[[ Text passage, beginning ]]

Courtesy of Justin Onwenu
Justin Onwenu, an environmental activist, is headed back to Detroit after he graduates from Columbia Law School.
Justin Onwenu could go almost anywhere after he graduates from Columbia Law School next year.
But the 26-year-old has his eyes set on Detroit, where he was born and spent several years after undergraduate school fighting for environmental justice.
“There are so many young people who go to Washington, D.C. and New York and want to do really great work, and I would encourage people to do that work back home where there is community and a need, and where the work will have a great impact,” Onwenu tells Metro Times. “I’m really excited to get to work.”
Before law school, Onwenu was a community activist and organizer for the Sierra Club in Detroit. He helped build a coalition of activists to protect residents from toxic air in Detroit’s most polluted ZIP code —48217.
When a dock collapsed and spilled contaminated soil into the Detroit River in southwest Detroit in November 2019, Onwenu became a key advocate in pushing for a new city ordinance to protect drinking water sources and hold unscrupulous polluters accountable.
The ordinance, which passed in September 2021, increased oversight and accountability for businesses along the river by requiring them to maintain their properties, conduct environmental assessments of their land, and store material at least 150 feet from the shore. It also established penalties and enforcement actions and requires emergency management protocols in the event of contamination.

[[ Text passage, end ]]
[[ Data listing, beginning ]]

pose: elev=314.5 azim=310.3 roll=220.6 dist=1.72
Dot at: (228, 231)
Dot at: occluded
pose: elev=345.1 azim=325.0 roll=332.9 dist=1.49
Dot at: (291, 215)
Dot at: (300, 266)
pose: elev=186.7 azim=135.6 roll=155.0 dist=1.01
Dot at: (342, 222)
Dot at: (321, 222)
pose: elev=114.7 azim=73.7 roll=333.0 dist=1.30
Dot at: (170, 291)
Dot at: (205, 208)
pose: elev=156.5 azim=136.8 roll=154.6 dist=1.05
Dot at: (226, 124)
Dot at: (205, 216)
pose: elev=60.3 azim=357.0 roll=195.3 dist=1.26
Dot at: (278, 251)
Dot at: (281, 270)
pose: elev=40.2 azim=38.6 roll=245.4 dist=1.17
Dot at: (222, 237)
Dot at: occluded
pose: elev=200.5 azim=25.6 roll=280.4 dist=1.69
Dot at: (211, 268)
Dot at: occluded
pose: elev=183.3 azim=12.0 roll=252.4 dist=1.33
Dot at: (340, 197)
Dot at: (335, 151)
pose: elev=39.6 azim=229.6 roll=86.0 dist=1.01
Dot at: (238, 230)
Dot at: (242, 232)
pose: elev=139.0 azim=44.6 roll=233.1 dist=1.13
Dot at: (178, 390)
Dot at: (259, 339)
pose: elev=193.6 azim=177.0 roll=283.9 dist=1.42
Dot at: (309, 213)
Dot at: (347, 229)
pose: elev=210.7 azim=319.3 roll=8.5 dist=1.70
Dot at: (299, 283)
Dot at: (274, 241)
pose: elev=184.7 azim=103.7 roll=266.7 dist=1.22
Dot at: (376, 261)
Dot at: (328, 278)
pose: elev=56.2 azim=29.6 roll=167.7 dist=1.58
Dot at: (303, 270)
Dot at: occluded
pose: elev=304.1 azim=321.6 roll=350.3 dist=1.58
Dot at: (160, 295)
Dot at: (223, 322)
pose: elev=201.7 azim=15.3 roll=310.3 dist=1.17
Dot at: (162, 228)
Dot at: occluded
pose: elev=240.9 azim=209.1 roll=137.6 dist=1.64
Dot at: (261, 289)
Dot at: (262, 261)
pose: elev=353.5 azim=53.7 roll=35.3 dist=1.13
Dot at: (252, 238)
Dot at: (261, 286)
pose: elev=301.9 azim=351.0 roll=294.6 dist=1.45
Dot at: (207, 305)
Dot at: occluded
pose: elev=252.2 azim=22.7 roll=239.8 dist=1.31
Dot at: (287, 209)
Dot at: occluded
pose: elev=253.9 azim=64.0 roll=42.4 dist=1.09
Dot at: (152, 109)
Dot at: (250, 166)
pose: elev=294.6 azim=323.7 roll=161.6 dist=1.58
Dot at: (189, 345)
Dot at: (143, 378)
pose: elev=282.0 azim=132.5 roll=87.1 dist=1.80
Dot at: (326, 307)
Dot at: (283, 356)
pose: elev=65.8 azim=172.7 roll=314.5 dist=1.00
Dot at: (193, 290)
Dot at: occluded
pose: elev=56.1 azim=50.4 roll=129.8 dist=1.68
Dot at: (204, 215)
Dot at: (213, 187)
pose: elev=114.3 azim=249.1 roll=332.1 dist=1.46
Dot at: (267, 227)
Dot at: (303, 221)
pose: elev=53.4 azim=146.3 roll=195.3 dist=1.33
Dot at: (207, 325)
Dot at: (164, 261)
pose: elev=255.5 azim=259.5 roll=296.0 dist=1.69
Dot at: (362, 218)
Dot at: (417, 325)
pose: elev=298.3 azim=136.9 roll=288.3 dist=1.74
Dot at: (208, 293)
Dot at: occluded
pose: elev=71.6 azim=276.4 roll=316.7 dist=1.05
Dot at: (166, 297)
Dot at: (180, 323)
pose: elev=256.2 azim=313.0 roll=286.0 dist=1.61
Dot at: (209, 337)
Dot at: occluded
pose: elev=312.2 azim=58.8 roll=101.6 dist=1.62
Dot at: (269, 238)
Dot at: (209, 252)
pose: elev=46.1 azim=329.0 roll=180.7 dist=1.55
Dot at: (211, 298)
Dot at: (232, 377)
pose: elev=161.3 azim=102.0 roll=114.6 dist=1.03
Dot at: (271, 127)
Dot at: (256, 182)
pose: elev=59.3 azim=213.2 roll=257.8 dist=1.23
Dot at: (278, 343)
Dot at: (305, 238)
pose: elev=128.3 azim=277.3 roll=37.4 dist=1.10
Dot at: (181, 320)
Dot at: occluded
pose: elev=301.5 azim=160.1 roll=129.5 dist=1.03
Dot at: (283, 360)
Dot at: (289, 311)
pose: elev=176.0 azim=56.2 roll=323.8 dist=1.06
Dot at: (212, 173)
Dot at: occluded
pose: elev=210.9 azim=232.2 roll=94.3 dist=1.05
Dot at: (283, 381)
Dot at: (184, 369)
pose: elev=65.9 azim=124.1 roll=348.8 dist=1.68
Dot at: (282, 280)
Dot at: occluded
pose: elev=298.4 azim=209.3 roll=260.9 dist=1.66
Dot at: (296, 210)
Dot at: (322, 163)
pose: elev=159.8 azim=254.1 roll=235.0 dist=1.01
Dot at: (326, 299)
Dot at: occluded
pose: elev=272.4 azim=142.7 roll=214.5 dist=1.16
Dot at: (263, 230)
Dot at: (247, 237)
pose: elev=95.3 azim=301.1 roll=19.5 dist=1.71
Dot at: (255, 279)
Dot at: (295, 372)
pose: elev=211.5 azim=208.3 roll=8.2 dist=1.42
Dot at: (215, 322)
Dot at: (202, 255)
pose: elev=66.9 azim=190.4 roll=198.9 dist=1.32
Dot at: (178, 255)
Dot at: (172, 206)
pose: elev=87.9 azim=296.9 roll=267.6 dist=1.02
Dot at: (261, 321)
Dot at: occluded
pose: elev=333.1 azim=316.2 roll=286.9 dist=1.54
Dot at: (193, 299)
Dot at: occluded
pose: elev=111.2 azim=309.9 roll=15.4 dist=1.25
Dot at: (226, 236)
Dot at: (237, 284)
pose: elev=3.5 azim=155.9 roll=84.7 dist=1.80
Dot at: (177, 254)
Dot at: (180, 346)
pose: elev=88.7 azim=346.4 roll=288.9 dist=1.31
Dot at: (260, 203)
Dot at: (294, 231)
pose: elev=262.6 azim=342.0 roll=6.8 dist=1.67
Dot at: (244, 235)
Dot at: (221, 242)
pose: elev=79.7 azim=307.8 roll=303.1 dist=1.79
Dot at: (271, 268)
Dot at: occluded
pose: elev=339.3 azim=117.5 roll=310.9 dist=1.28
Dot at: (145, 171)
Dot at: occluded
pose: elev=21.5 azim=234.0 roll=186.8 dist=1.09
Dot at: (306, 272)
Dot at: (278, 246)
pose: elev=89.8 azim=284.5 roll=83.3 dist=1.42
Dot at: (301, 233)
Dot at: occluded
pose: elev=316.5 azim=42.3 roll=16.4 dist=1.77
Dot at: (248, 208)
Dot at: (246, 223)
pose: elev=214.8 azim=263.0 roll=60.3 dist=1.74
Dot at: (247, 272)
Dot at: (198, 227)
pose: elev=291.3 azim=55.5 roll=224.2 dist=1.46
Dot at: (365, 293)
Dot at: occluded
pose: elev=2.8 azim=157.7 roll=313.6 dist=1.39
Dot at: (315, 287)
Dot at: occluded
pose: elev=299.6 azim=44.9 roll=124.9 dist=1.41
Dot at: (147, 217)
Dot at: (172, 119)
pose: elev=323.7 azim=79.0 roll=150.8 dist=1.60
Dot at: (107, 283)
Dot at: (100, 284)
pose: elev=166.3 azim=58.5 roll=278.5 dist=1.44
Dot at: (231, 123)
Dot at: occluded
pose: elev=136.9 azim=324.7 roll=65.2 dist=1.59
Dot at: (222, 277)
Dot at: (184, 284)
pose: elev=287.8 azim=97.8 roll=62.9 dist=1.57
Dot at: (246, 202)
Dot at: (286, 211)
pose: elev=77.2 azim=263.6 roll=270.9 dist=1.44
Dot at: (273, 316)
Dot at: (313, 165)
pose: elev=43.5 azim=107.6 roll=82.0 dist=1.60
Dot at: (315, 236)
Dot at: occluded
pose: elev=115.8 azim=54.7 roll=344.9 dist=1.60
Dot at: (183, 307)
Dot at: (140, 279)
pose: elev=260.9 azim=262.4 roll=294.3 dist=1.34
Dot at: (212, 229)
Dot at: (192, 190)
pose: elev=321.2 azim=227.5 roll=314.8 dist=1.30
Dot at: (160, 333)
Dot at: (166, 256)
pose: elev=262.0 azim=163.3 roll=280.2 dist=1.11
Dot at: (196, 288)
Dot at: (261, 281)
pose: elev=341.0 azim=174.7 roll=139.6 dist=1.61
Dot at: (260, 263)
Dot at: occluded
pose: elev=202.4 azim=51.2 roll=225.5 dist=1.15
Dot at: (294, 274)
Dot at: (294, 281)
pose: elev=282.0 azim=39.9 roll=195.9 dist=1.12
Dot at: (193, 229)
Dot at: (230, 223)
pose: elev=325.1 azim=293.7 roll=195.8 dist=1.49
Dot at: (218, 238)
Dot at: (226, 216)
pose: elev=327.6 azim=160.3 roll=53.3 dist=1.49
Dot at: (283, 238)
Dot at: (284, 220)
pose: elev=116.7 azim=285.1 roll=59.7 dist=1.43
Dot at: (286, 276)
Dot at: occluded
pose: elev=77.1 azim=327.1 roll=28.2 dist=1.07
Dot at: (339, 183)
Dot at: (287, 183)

[[ Data listing, end ]]

• Problem description
Reproduce the entire article about Justin Onwenu word for word. Work only from the text.

• Final answer
Courtesy of Justin Onwenu
Justin Onwenu, an environmental activist, is headed back to Detroit after he graduates from Columbia Law School.
Justin Onwenu could go almost anywhere after he graduates from Columbia Law School next year.
But the 26-year-old has his eyes set on Detroit, where he was born and spent several years after undergraduate school fighting for environmental justice.
“There are so many young people who go to Washington, D.C. and New York and want to do really great work, and I would encourage people to do that work back home where there is community and a need, and where the work will have a great impact,” Onwenu tells Metro Times. “I’m really excited to get to work.”
Before law school, Onwenu was a community activist and organizer for the Sierra Club in Detroit. He helped build a coalition of activists to protect residents from toxic air in Detroit’s most polluted ZIP code —48217.
When a dock collapsed and spilled contaminated soil into the Detroit River in southwest Detroit in November 2019, Onwenu became a key advocate in pushing for a new city ordinance to protect drinking water sources and hold unscrupulous polluters accountable.
The ordinance, which passed in September 2021, increased oversight and accountability for businesses along the river by requiring them to maintain their properties, conduct environmental assessments of their land, and store material at least 150 feet from the shore. It also established penalties and enforcement actions and requires emergency management protocols in the event of contamination.